The Pubs of Greystoke
Greystoke used to sport a total of 4 pubs, including 1 Inn – the Boot and Shoe, of course. But as our local history expert Allan Marshall explains, there was a crucial difference between a pub and an inn:
The Boot and Shoe Inn is the only pub shown on old ordinance survey maps. An Inn provided accommodation and was shown on maps. Public houses in those days were just someone’s house with a room where you could purchase ale.
The Cricketers Arms
The Cricketers Arms, Berrier Road. Photographer unknown
The Cricketers Arms. Just beyond you can see a horse standing. This was the blacksmiths shop, hence Smithy Court. The blacksmiths shop became the start of Mandales Garage. The house to the left of the old pub, that has scaffolding on the chimney, was Florine Howells shop. I used to go in there in the fifties and get four aniseed balls for a penny.
The Cricketers Arms still exists. It is the very first building on Berrier Road. It is now two houses. Squirrel Cottage and The Cottage. Perhaps if the present owners read this they might do some renaming!

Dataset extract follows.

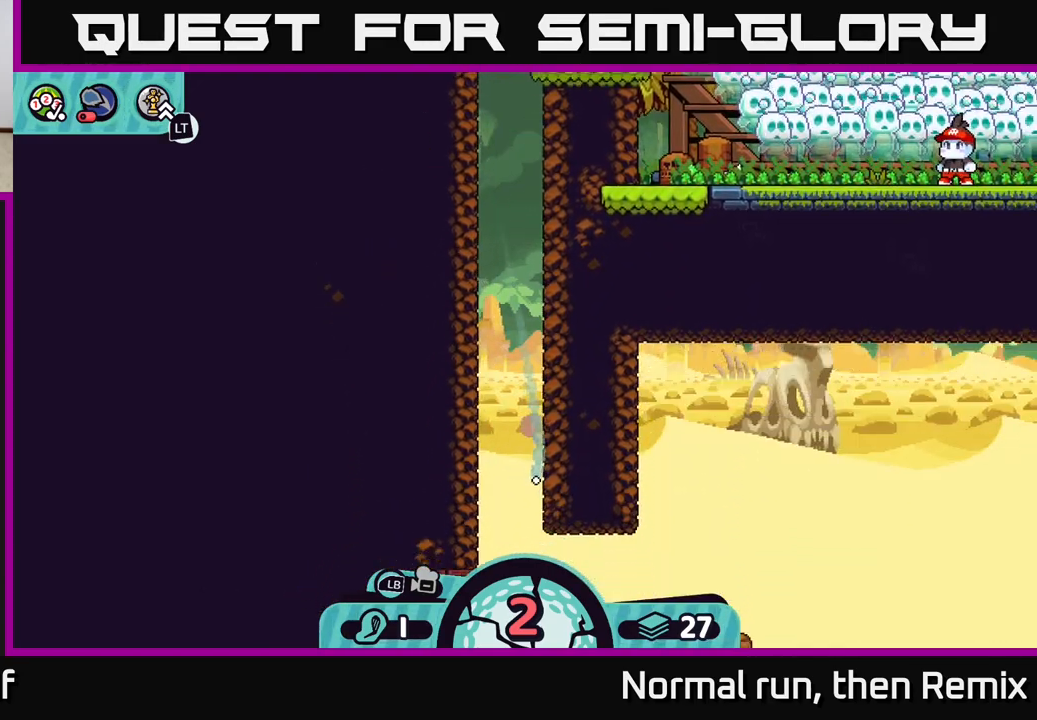
{"buttons": [], "left_stick": "center", "right_stick": "center", "events": []}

The Cricketers Arms was known as Garage House in later years as it was next to Mandales garage. Mary and I lived in Garage House when we first got married and one of the rooms was the office for the garage. Ruby Mounsey was the secretary and had permission to use our bathroom and the garage bog was no place for a lady! Allan Marshall
The Pelican was a pub situated on Church Road. Today the house still has the same name.
The 3rd pub in the Village was Crossways, the white house situated at the top of Church Road, opposite the Post Office.
The Boot and Shoe
Finally the Inn. The Boot and Shoe is now the only pub in the village.
The Boot and Shoe is a 16th Century Coaching Inn dating from 1511, and it’s 500 year old name apparently comes from a former Duke of Norfolk who at the time lived in Greystoke Castle. It is said that to ease the pain of gout, he used to wear a Boot on one foot and a Shoe on the other.